• _DOCUMENT EXCERPT_
Jurong Island is where most of the country's oil industry's activities take place. Around 95 petroleum organisations are found there. According to The World Factbook, Singapore produces about 20,170 barrels of crude oil per day, ranking it 78th in the list of the world's oil producing countries. The government-owned Singapore National Oil Corporation (Abbreviation: SNOC) is in charge of the governance of the country's oil industry and protecting it.

==Value==
Singapore is described as "the undisputed oil hub in Asia". The oil industry is responsible for some five percent of the country's gross domestic product (GDP). It generated an estimated S$57 billion dollars in 2009. Technology used for oil refinement and trading centres in Singapore is on the cutting edge, and many well-established petroleum businesses, such as ExxonMobil and Lanxess, are based in Singapore, owing to the country's "safe environment" and ideal trading location.

As a global financial hub, Singapore provides for 25 per cent to 35 per cent of commodities trading in Asia, according to International Enterprise Singapore, a government agency. It is also Asia's largest physical oil trading hub. Additionally, it is home to the world's largest bunkering port and the world's two largest oil rig builders SembCorp Marine and Keppel Corporation. Singapore traded 21% of the world market of more than 213 million metric tons of bunker fuel in 2019.

===Supply===
Singapore has never experienced a supply disruption of oil. The country maintains substantial strategic reserves and possesses a refining capacity that significantly exceeds domestic consumption. During the 2026 Strait of Hormuz crisis, Singapore has leveraged its position as a major refining hub to support partners such as Australia in securing their fuel supplies.

• _ENTRIES PROVIDED_
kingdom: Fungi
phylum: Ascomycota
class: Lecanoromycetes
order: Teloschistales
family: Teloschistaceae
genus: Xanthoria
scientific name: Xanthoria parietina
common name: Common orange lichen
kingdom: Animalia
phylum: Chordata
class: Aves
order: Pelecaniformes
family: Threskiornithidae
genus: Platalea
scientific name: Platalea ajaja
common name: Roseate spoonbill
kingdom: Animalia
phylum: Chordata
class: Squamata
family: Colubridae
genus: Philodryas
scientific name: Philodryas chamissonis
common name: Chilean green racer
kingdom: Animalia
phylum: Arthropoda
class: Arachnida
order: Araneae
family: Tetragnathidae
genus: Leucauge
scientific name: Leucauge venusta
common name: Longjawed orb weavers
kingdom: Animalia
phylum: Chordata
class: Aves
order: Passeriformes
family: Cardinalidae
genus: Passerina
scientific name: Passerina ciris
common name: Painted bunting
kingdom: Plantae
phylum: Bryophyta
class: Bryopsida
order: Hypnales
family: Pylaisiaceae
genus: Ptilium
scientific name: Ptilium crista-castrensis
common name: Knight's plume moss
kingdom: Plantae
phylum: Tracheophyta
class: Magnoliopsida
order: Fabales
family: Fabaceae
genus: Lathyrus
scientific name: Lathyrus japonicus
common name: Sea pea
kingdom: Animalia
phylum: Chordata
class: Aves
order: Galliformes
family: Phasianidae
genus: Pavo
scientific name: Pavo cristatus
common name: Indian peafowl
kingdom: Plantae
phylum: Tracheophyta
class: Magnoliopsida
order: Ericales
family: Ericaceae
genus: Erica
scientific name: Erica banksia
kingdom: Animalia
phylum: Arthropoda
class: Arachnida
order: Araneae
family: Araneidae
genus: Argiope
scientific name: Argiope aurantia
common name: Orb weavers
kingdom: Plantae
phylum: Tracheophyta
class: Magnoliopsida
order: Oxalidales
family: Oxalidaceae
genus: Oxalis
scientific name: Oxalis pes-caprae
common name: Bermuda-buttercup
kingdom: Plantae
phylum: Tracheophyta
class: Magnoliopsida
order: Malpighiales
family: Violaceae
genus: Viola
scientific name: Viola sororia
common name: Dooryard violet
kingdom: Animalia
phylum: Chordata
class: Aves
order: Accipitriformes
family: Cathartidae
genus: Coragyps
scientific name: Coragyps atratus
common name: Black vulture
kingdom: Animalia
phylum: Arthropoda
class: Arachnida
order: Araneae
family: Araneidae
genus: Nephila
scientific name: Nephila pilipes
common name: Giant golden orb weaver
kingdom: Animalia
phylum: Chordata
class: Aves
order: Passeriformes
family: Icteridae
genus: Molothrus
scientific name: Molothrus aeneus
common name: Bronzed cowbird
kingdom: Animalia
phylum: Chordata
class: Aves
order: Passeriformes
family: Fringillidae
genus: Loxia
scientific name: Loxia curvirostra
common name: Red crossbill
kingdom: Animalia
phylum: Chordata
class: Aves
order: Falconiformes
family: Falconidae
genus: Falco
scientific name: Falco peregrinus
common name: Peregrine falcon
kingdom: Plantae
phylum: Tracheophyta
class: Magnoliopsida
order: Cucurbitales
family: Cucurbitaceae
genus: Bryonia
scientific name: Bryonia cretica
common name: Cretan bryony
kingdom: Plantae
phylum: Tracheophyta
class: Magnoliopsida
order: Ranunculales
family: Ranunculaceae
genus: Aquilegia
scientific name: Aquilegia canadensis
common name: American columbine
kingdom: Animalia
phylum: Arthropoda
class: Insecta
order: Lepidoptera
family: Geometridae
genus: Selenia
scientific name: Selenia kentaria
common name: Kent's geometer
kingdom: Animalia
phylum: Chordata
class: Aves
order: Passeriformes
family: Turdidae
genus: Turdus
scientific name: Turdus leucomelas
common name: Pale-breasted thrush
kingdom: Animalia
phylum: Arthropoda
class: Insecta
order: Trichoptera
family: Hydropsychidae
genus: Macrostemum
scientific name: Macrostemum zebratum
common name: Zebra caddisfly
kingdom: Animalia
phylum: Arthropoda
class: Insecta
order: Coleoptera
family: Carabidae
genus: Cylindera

• _TASK TO COMPLETE_
In the excerpt on Singapore's oil industry, which government-owned organization is in charge of governing the country's oil industry?

• _COMPLETED TASK_
The Singapore National Oil Corporation (SNOC).